__EXERCISE INSTRUCTIONS__:
Answer each question from the forum post below about the dual of a locally free sheaf and sheaf Hom.
(a) Which Vakil exercise was the asker working on when the question came up?
(b) Which Vakil exercise has the reader prove the result in less generality?
(c) What does that first exercise become in the December 2022 version?

Tensor with dual of locally free sheaf isomorphic to sheaf Hom

Question

During the course of trying to solve Vakil Exercise 13.1.F I decided I wanted to prove the following: Suppose $X$ is a ringed space with structure sheaf $\mathscr{O}_X$. Suppose $\mathscr{F}, \mathscr{E}$ are $\mathscr{O}_X$-modules and $\mathscr{E}$ is locally free of finite rank. Then

$$ \mathscr{F} \otimes \mathscr{E}^\vee \cong \mathcal{Hom}(\mathscr{E}, \mathscr{F}) $$

Vakil 13.7.B has us prove this in less generality, but it also mentions that the result above should hold. This should follow from the corresponding fact for modules. I couldn't find this result on the Stacks Project or elsewhere online. How do you prove it?

(I am almost certain Vakil doesn't intend 13.1.F to be solved the way I am trying to solve it given the fact that he has us prove a less general version of the result later.)

EDIT: 13.1.F becomes 14.2.F in the December 2022 version of Vakil.

__DATA BLOCK__:
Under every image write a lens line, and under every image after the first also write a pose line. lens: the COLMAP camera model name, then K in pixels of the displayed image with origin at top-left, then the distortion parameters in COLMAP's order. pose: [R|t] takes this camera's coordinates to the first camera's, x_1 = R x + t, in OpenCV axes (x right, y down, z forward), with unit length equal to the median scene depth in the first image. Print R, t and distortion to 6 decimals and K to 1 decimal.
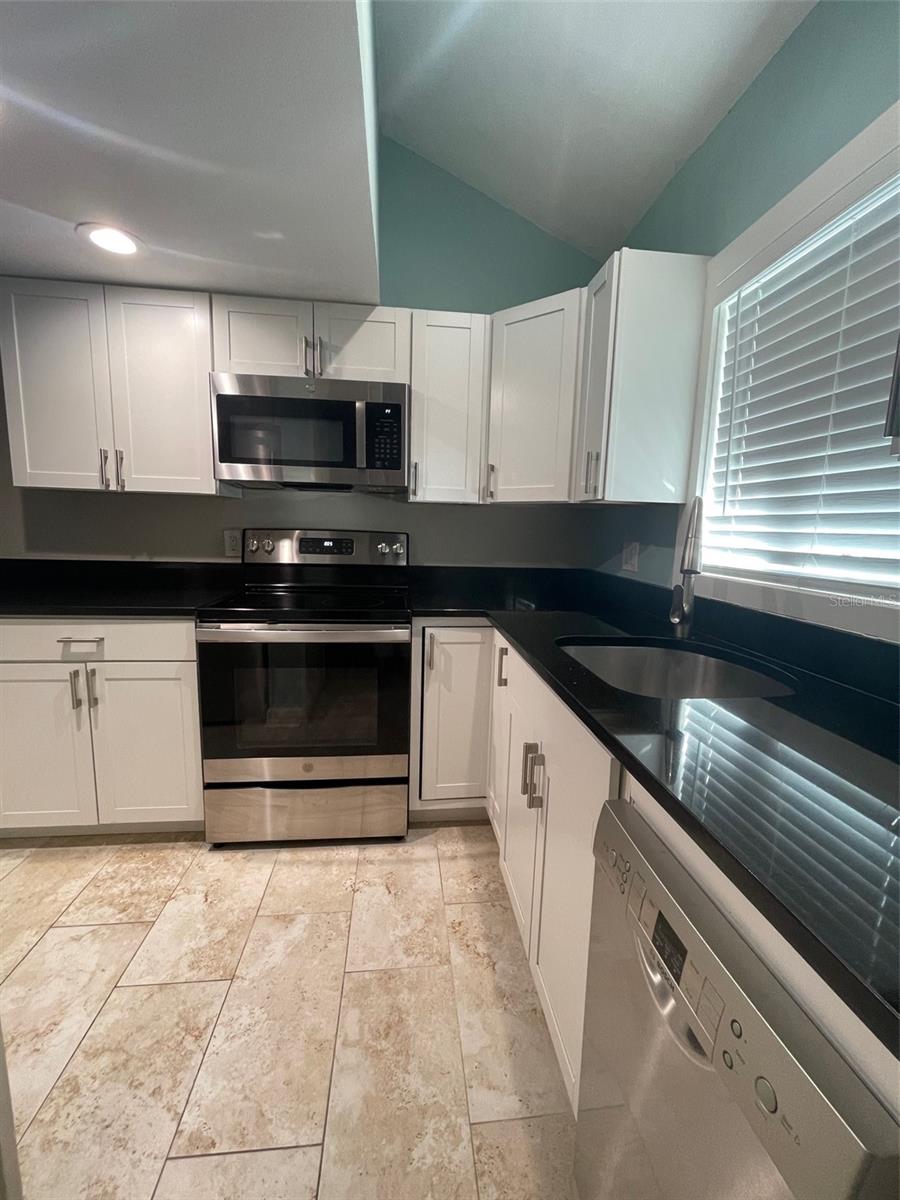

__RESPONSE AREA__:
(a) Exercise 13.1.F
(b) Exercise 13.7.B
(c) Exercise 14.2.F